Kindly, let me know how to get lecture notes for this course.
The course materials are available on MIT OpenCourseWare at: ocw.mit.edu/22-01F16. Best wishes on your studies!
Actually, I want to get the power point slides that are used in the class.
Kindly, share those slides.
Thanks
What are those slides he was opening called "Nuclide table".. Actually I mean where to find it?.. Can anybody help?
Not sure if you're looking directly for the PowerPoint slides (if so, I can't find them), but I did find the online nuclide table he uses to gather the information you see in the slides: atom.kaeri.re.kr/old/
For some reason the link on the mit opencourseware website doesn't work...
@@ashleyrshipp What a great resource, thank you! Now I just have to figure out what all the decay modes mean, e.g. SF, IS, IT, as well as J sub Pi, why there are two E sub ex sometimes, etc. I wish there was an index to this thing so I'd know what terms to google and research to better figure out how to use this.
I found this from another thread:
IT stands for Isomeric Transition. A metastable state emits a photon to decay to a lower energy
List of decay modes: ie.lbl.gov/education/decmode.html
21:11
why do you consider the kinectic energy of the neutron to be zero if you're bombarding Boron with it?
One one side of the reaction you have the initial kinetic energy of the nucleus. On the other side you have the initial kinetic energy of the nucleus plus or minus whatever they gain or lose in the reaction. Since you have it on both sides of the equation you can ignore it or assume it to be zero.
@@1990Judson but isn't the neutron moving with respect to the Boron atom? I thought the neutron was fired at the (mostly) stationary Boron.
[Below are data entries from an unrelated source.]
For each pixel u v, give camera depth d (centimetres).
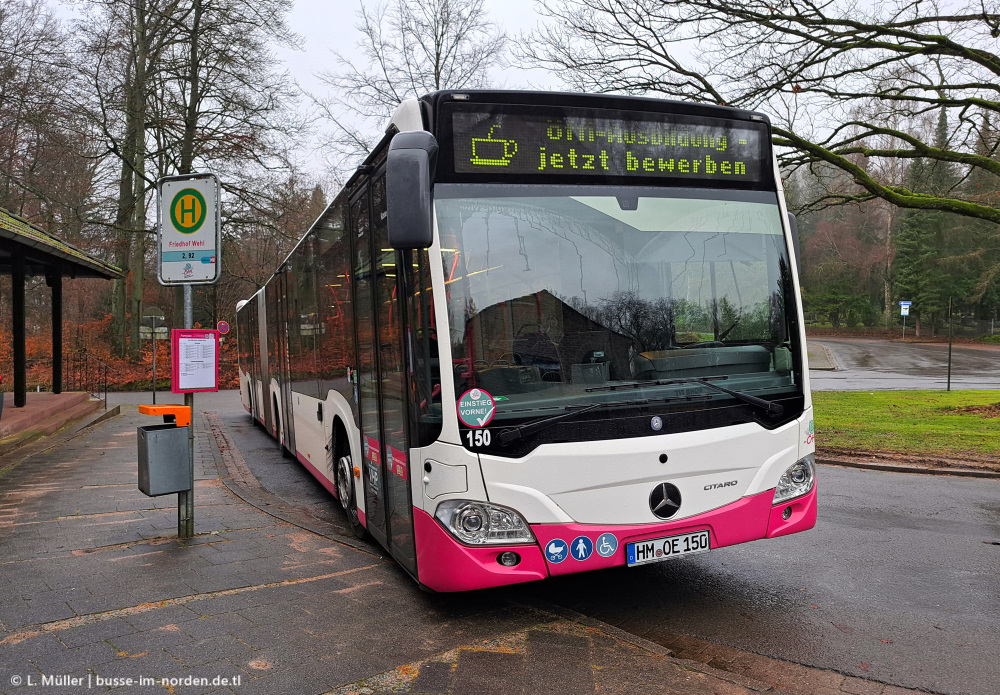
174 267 644
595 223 452
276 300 1187
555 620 452
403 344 450
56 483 926
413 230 395
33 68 2594
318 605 479
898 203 1416
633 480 427
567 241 444
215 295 3991
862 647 423
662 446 433
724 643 432
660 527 432
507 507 411
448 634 432
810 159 1477
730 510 450
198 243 641
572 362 430
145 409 637
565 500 417
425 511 427
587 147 459
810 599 503
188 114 2942
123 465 1069
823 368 3325
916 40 1356
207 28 2755
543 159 449
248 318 1795
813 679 383
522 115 447
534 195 444
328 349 723
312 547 618
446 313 418
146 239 3319
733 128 496
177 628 441
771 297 486
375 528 554
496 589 513
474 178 436
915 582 536
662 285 457
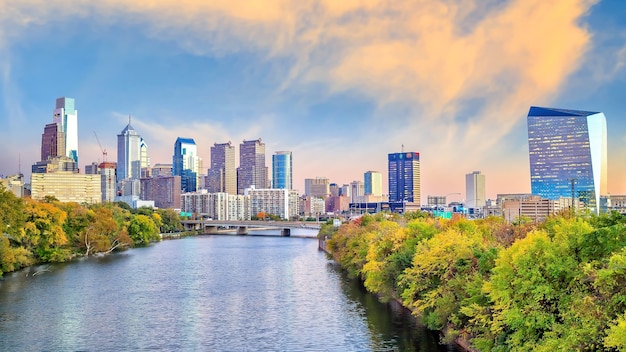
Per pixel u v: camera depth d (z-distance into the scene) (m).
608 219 64.81
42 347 84.56
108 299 122.44
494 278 61.16
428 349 78.69
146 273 165.38
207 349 83.50
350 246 148.25
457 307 75.88
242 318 102.81
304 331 92.25
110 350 83.25
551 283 56.50
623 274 48.09
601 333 48.19
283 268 177.75
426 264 83.31
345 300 117.12
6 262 150.25
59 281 147.12
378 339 84.69
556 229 63.12
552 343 50.78
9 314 106.44
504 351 60.75
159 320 101.94
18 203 165.38
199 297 124.94
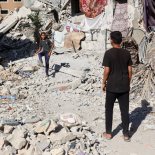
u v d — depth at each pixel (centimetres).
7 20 2748
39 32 2336
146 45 1445
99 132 779
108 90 710
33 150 655
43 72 1481
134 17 1889
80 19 2314
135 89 1071
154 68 1132
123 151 683
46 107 1007
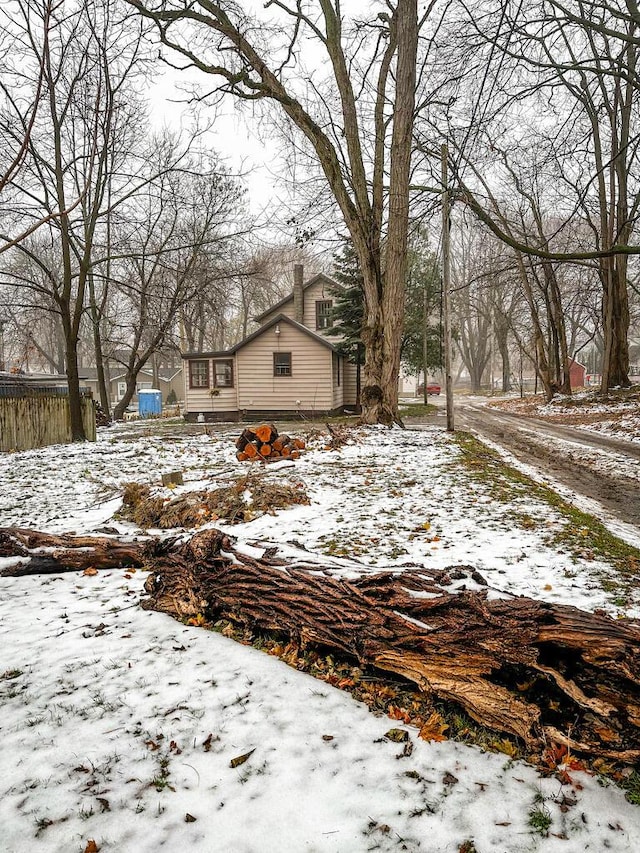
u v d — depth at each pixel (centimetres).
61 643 346
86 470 1036
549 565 441
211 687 287
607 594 373
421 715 260
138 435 1766
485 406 3231
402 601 283
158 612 395
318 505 689
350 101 1513
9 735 250
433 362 3322
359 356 2491
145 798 210
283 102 1383
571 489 844
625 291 2517
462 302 4906
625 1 1419
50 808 205
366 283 1526
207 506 676
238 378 2373
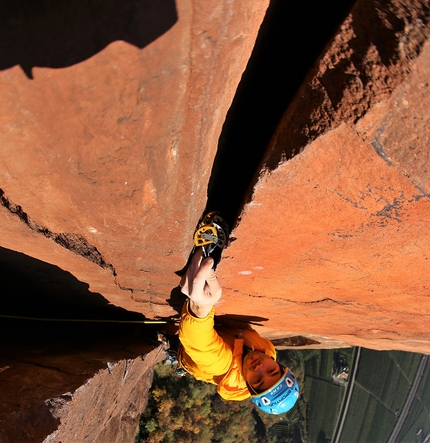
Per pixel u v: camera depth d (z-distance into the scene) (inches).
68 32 44.3
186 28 43.8
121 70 46.8
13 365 93.4
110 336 147.2
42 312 135.4
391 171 55.0
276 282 98.1
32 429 73.7
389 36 46.5
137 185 61.6
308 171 58.4
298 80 64.4
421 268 80.0
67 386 87.7
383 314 114.0
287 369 109.4
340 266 84.4
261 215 69.5
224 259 86.9
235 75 53.1
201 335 98.9
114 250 85.8
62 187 63.6
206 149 60.4
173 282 101.6
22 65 46.8
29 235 78.6
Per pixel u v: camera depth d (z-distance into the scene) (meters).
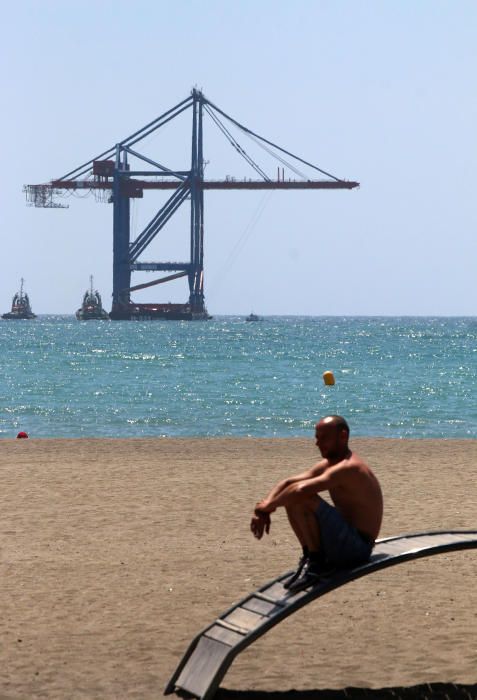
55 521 44.09
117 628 28.12
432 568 35.09
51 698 22.89
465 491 52.84
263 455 71.12
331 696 23.16
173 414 130.25
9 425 117.31
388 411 135.12
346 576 22.69
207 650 23.19
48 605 30.39
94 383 191.12
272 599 23.42
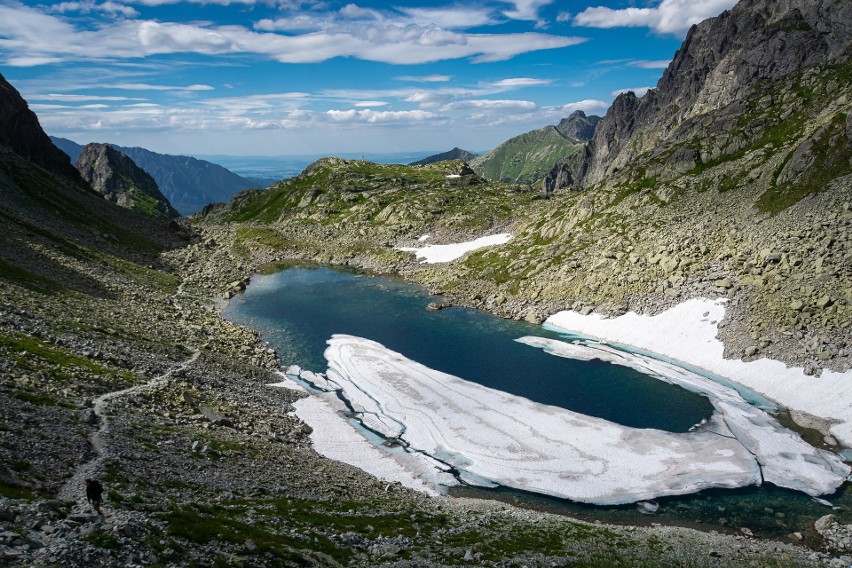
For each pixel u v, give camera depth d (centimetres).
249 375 8644
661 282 11875
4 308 6869
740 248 11556
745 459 6681
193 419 5806
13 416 3972
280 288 16275
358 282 17200
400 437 7244
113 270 13112
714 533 5294
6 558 2095
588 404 8181
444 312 13625
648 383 8906
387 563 3356
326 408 7981
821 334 8594
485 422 7638
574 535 4744
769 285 10038
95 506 2812
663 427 7475
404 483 6144
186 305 12562
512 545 4197
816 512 5706
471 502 5619
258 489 4322
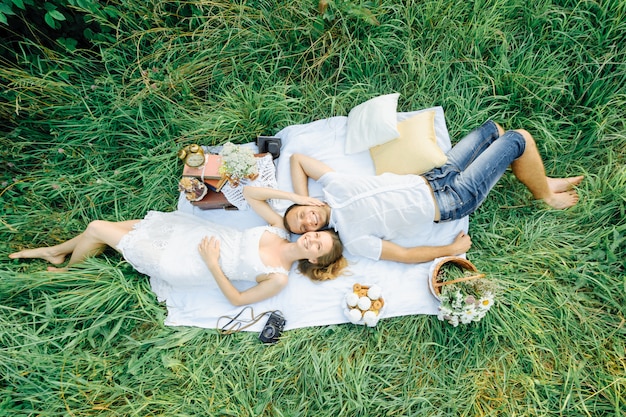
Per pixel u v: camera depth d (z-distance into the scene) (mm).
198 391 2199
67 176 2525
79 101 2525
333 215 2330
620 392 2135
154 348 2248
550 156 2576
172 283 2324
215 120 2576
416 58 2590
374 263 2430
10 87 2457
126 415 2145
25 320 2217
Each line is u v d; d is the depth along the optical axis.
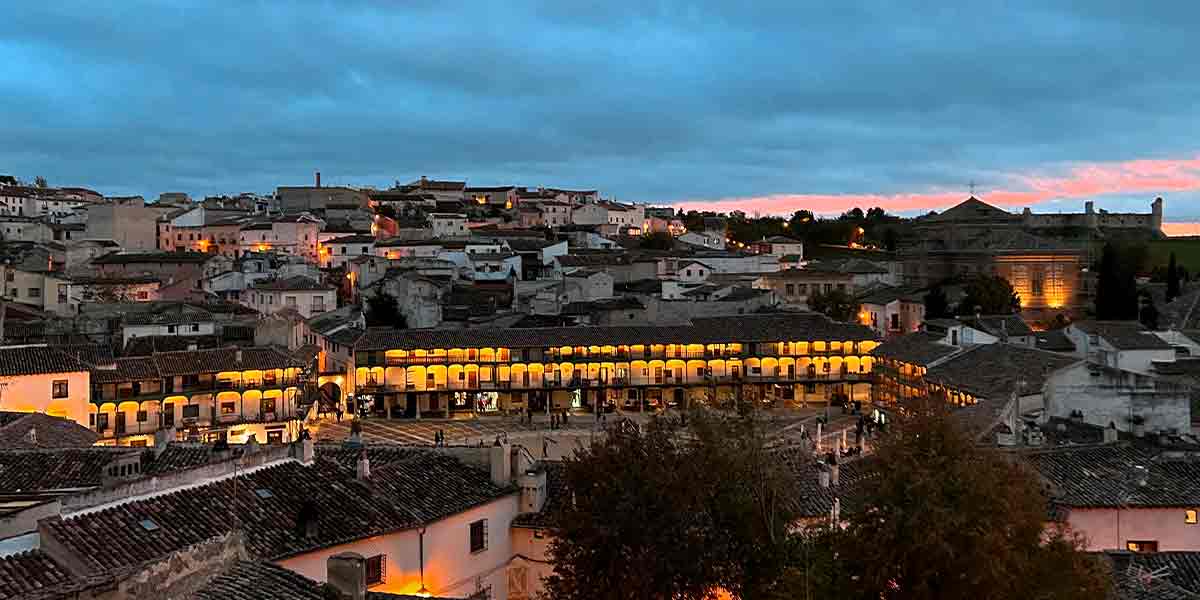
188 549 26.83
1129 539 46.06
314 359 116.81
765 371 126.69
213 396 99.31
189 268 163.38
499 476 47.94
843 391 128.00
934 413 32.75
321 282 163.75
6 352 85.31
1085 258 182.75
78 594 23.61
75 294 138.62
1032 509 30.55
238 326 119.19
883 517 30.36
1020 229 199.25
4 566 29.22
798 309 150.75
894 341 118.06
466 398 121.75
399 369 118.94
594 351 124.00
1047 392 72.75
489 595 46.19
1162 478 48.38
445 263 171.75
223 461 41.38
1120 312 145.50
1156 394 71.00
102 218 199.38
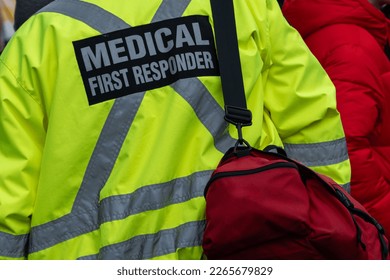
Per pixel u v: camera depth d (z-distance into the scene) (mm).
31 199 2717
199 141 2699
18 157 2693
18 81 2670
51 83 2670
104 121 2660
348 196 2793
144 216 2652
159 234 2668
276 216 2479
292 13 3781
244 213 2488
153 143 2658
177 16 2721
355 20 3709
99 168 2666
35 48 2676
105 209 2643
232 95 2705
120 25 2689
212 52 2738
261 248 2531
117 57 2676
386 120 3689
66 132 2652
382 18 3791
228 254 2553
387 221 3656
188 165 2699
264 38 2812
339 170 2924
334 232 2516
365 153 3572
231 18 2744
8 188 2693
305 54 2891
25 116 2684
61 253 2691
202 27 2734
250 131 2779
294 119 2879
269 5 2857
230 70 2715
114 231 2623
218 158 2725
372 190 3613
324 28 3721
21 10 3375
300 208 2510
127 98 2666
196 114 2701
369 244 2672
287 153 2934
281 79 2869
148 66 2688
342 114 3551
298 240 2514
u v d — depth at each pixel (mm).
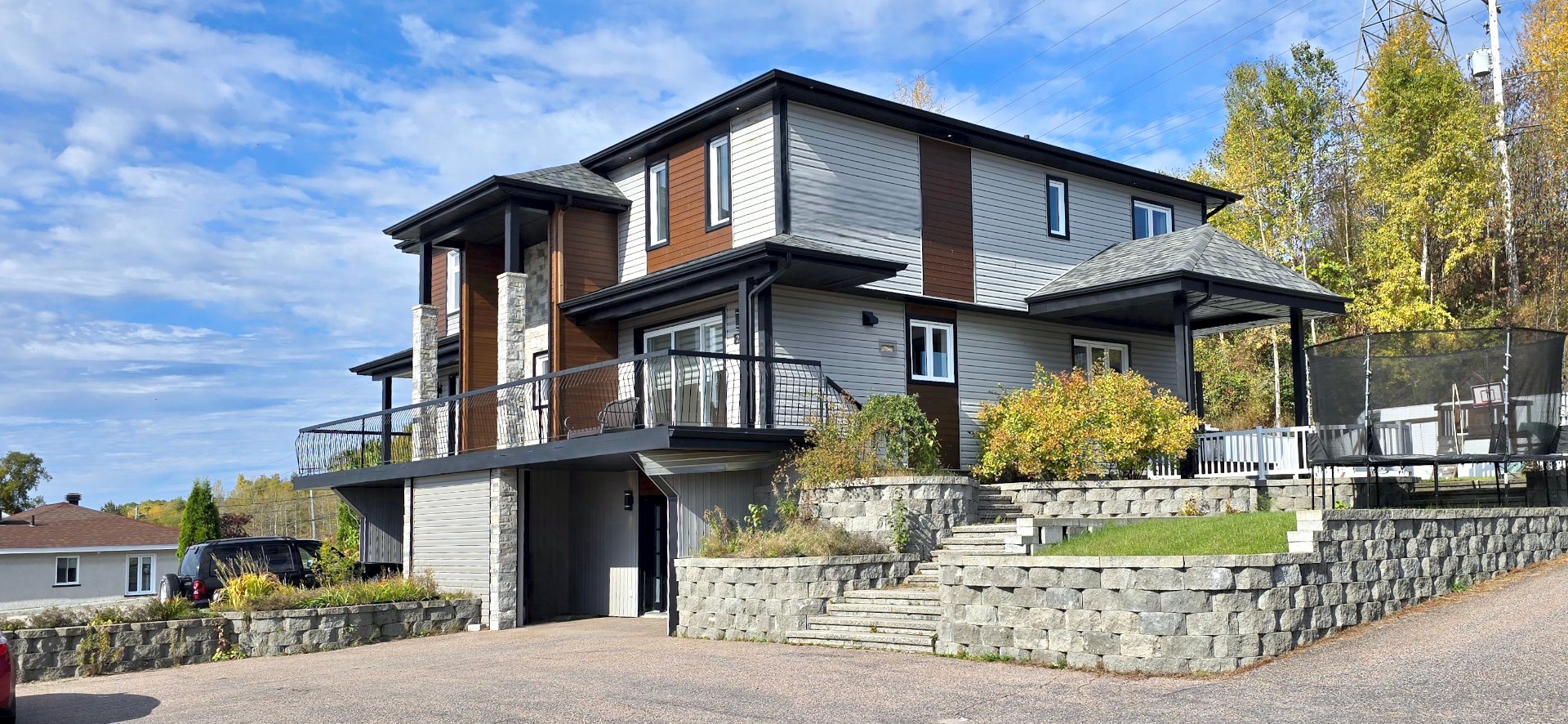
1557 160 34594
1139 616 10562
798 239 19266
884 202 21062
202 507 38438
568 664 13398
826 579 14820
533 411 21781
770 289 18875
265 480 73375
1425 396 14938
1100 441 18766
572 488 22594
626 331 22375
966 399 22016
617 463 19984
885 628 13500
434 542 21672
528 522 20812
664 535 20812
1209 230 22922
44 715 11523
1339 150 35688
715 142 21062
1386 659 9961
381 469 23078
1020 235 23234
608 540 21641
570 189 21719
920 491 16234
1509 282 34500
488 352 24203
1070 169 24297
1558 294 33656
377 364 29672
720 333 20281
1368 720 8102
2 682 9953
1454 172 31406
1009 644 11539
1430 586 12680
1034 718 8898
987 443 20422
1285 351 38438
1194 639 10328
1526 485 17344
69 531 40156
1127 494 18062
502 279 21188
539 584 21812
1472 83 34594
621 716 9641
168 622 16250
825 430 17359
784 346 19609
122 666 15742
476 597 19984
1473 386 14758
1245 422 37312
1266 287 20656
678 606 16359
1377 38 36438
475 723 9656
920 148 21859
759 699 10164
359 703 11156
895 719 9086
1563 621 10508
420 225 23328
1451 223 31906
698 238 21078
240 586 18109
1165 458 19484
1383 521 12109
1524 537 14391
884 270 18906
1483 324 33250
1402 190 31422
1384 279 32062
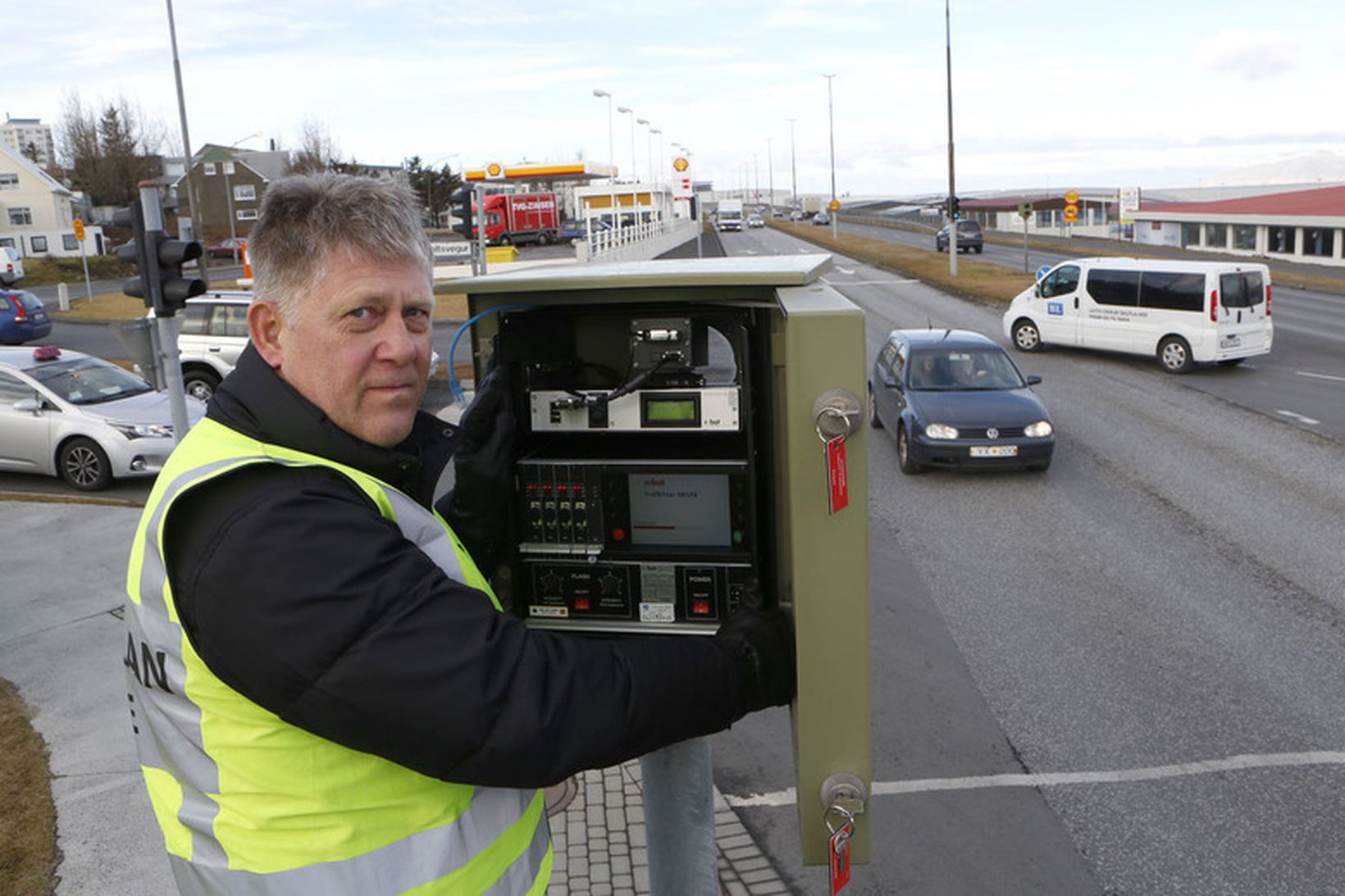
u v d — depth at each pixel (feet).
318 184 4.89
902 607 26.63
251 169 250.16
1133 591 27.30
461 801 4.78
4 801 17.04
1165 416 48.85
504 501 7.29
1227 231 167.43
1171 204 211.61
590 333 7.59
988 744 19.51
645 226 133.69
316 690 4.21
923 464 38.93
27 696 21.04
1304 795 17.42
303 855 4.48
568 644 4.69
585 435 7.73
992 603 26.71
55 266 184.55
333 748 4.46
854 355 5.45
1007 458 38.14
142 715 4.98
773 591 7.38
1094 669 22.65
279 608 4.14
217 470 4.34
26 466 39.68
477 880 4.80
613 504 7.39
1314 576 27.99
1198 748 19.13
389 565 4.34
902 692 21.80
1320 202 153.17
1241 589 27.20
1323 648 23.38
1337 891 14.97
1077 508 34.99
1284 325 78.28
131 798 17.08
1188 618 25.39
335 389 4.86
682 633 7.40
Maybe I misunderstand how this method works though.
@@jonludwig8233 my thoughts exactly
@@jonludwig8233 This process involves capture of thermal neutrons, i.e. neutrons with energies below 1 eV. This is negligible in comparison with the other energies which are several orders of magnitudes higher (MeV range), so the kinetic energy of the incident neutron can be assumed to be zero.
@@1990Judsonis actually correct.
Another way to think about this is to consider the frame of reference to be the COM of Boron and Neutron before the reaction. Thus, boron will have a negative momentum and neutron will have equal and opposite momentum with net result being zero momentum for the system.
Side note: in any physics problem whether classical, general relative, or quantum it is best to choose the zero momentum reference frame (google it if you don’t know)
“Make sure to conserve mass, energy, and momentum” hem… but mass is not a conserved quantity.
That’s why the concept of excess mass exist.
It is not real. The nucleus doesn’t have “excess mass”. It’s like centrifugal force. We add it to make our equations neat
Sir,but Coulombic Force is inversely proportional to square of distance!
This is dealing with energy, not force.
One way you can think is that: you have to multiply force with distance to get work which is analogous to energy. That way you can get a value which is inversely proportional to distance.
Or you can think of it as Coulombic voltage. Voltage is interpreted as work done or potential energy gained/lost. Coulombic voltage is inversely proportional to distance.
I am sure these students know the answers, they just don't say. If they don't then I am sure I am way more fitting to sit in that class than them, I am afraid. But you know, I can't yet. Maybe someday, InshAllah.
For some reasons , most students will not answer even though they know the answer, unless encouraged to do so. Some are afraid they will give a wrong answer - even if they perfectly know the right one. I assume someone admitted to MIT is an intelligent and knowledgeable person, so the Dunning - Kruger effect may play also here. Oftentimes the best students have lower self confidence than the average ones. Besides, when the students are asked if there are any questions, they correctly point out the mistake the professor made - not taking into account the gamma energy when calculating T(He) + T(Li) - so you would be correct in not underestimating these guys.
Seems they do know most of the answers. When asked they seem to come up with something intelligent to say.. not sure what you're on about tbh
Way to blow your own trumpet Zippy :D
мать моя женщина...а можно на русском?